— REQUIREMENTS —
Could you pick up the passage below about the Shakespeare High documentary and continue it from its last sentence?

— EXTRACT TO READ —
══════════
Many of the participants in the competition have grown up against a background of violence, drugs, and poverty. Some are determined to use their school drama program as a way of escaping the influence of local gangs. Others find the drama department a safe place where they can shine and be accepted as part of a team.
  • Galvin and Melvin are African American twin brothers whose mother and grandmother were murdered by their father. The twins (who are now being raised by an aunt and uncle) are taking turns performing as Othello.
  • A former bully who was encouraged to join his school's drama club, Tosh turned his life around through theatre and started to achieve higher grades.
  • "Taco" is a young Latino from East Los Angeles who was kicked out of his local school for being a gangbanger.  After studying and performing Shakespeare, he now aspires to become a psychologist.
  • Tommy is a redheaded clown whose parents were former Neo-Nazi skinheads. His passion for video games has been replaced by a passion for performing.
  • Nicole is a young woman whose family lives below the poverty level in the small desert community of Hesperia, California.
One of the proud participants in Shakespeare High

During the year the documentary was shot, student groups competed using scenes they had developed from A Midsummer Night's Dream and Othello. The only scenery they are allowed to use during the competition is four chairs.

At various stages in the film, the program's participants have a chance to meet with established Hollywood stars (Kevin Spacey, Val Kilmer, Richard Dreyfuss, and Mare Winningham) who are alumni of the DTASC competition. Shakespeare High is peppered with an impressive roster of facts about the importance of arts programs in the schools that have been provided by the American Alliance for Theatre and Education.


In his Director's statement, filmmaker Alex Rotaru explains that:
"Growing up in Communist Romania, my love of the arts was the one thing which allowed me to show up, study, and eventually excel in school. Even when my surroundings seemed hopeless, I found endless hope and inspiration in theater, music, literature, and film. I was especially affected by the works of William Shakespeare, to which I was exposed at a very early age by my parents: Maria, an actress, and Eugen, a playwright. Many parents in their generation used exposure to the arts to insulate their children (teenagers in the dreaded Communist Eighties) against the intellectually oppressive environment of the time, and to stimulate the unimpeded growth of our imagination and self-worth. When I came to the United States on a college scholarship a few years after the fall of Communism in 1989, I began noticing that the same principle applied here, even though the challenges thrown in the path of teens growing up in the U.S. are essentially different and extremely diverse."
══════════
— RECORDED INFORMATION —
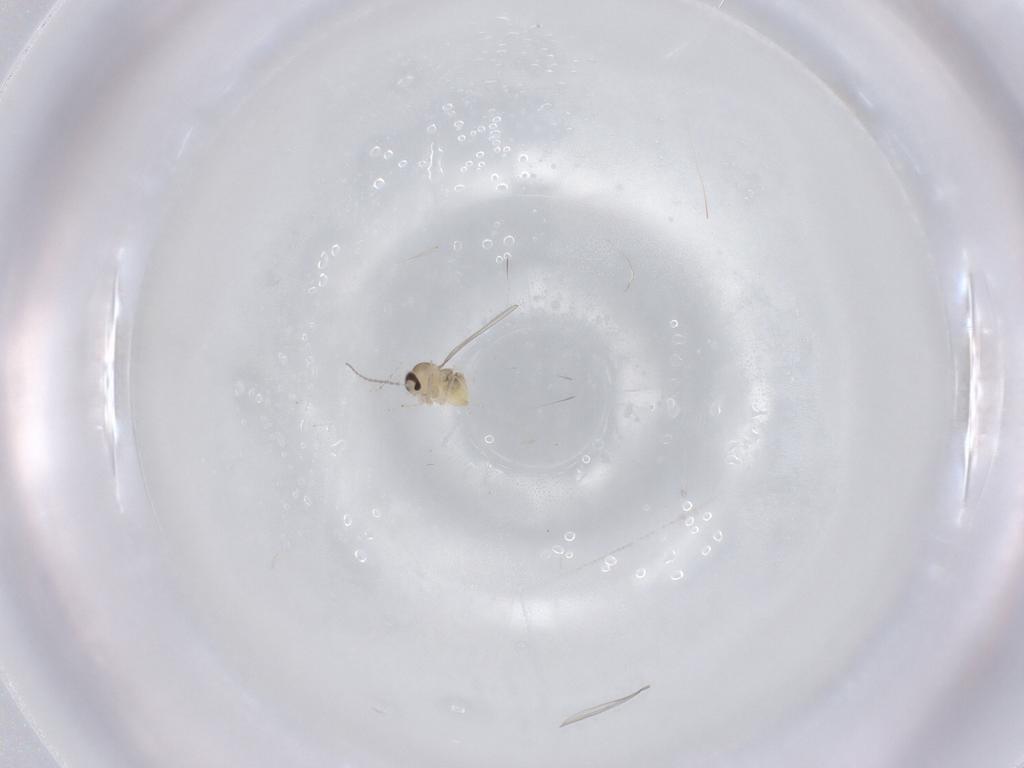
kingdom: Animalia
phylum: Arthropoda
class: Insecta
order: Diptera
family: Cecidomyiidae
══════════
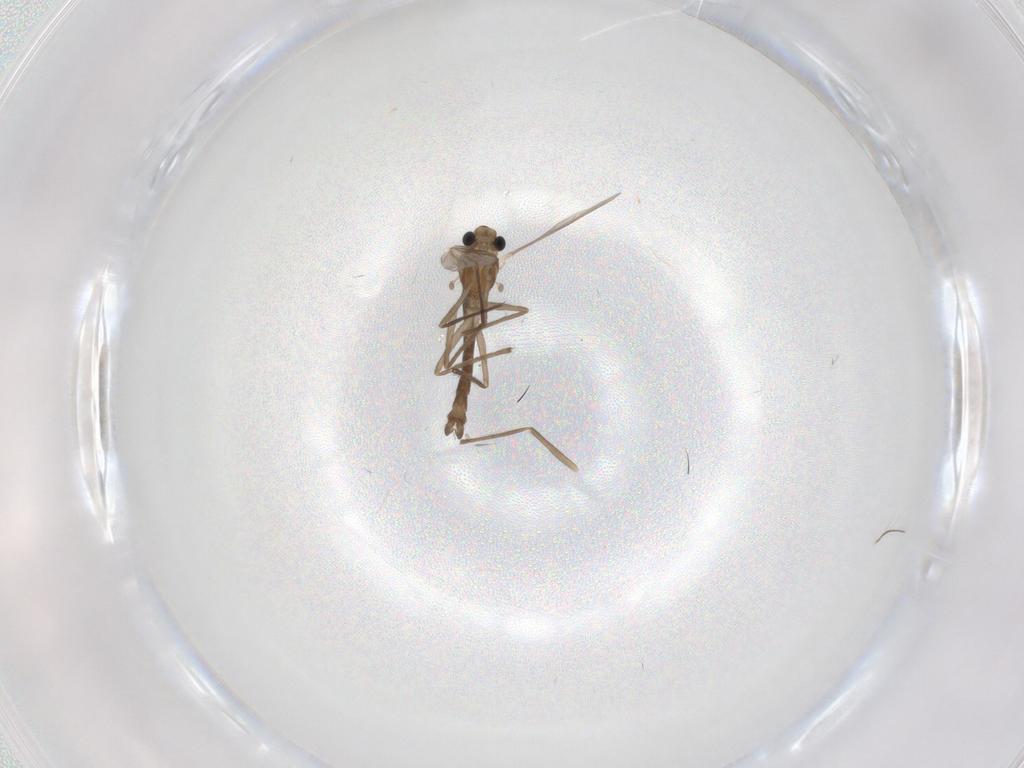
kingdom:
══════════
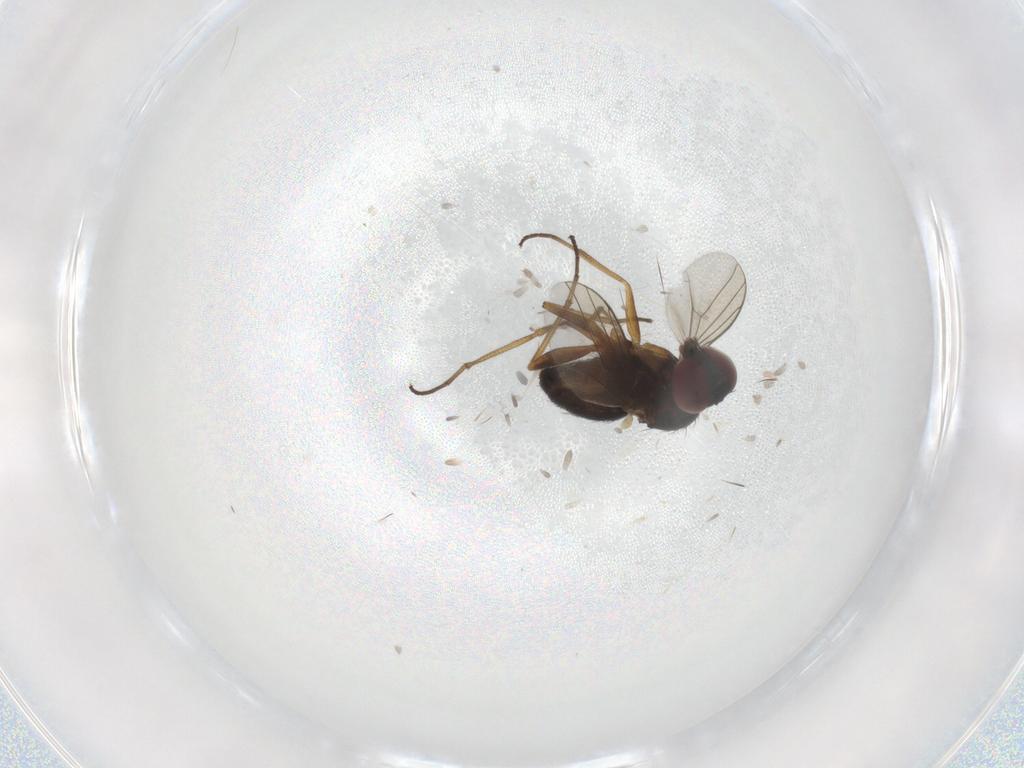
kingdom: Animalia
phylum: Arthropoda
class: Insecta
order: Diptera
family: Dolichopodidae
══════════
— THE REPLY —
Director Alex Rotaru at the Tribeca Film Festival
"The passion for the arts and education survived my various transformations and eventually carried over to filmmaking. It first took shape in PBS P.O.V.’s The Hobart Shakespeareans, which I co-authored with my mentor, documentary giant Mel Stuart; then in They Came To Play, a film about the Van Cliburn Amateur Piano Competition (which, I’m glad to say, was very well received here in New York and elsewhere) and in Kids With Cameras, which shows children on the autism spectrum using filmmaking and theatre arts to connect and communicate with the world (this film was recently selected by the Department of State to represent U.S. values abroad in its American Documentary Showcase). With Shakespeare High, the cycle is complete, on what I pray the audiences will agree is a strong, upbeat note, despite the current budgetary climate which has arts education up against a wall and denied funding. I can only hope that the simple lessons of our film will be used by parents, educators and -- why not? -- legislators, empowering other teens to become, in their turn, part of 'the happy few' since this kind of achievement is indeed accessible to everyone."
Tosh uses his rubbery face  to great comic effect

It's hard to compare Shakespeare High to documentaries about individual students participating in school competitions (Spellbound, Mad Hot Ballroom, Whiz Kids) because there is a level of hyperactivity that is hard to tame when so many teams of teens are competing. My one criticism of the film is that it never shows a single team perform a single scene to completion.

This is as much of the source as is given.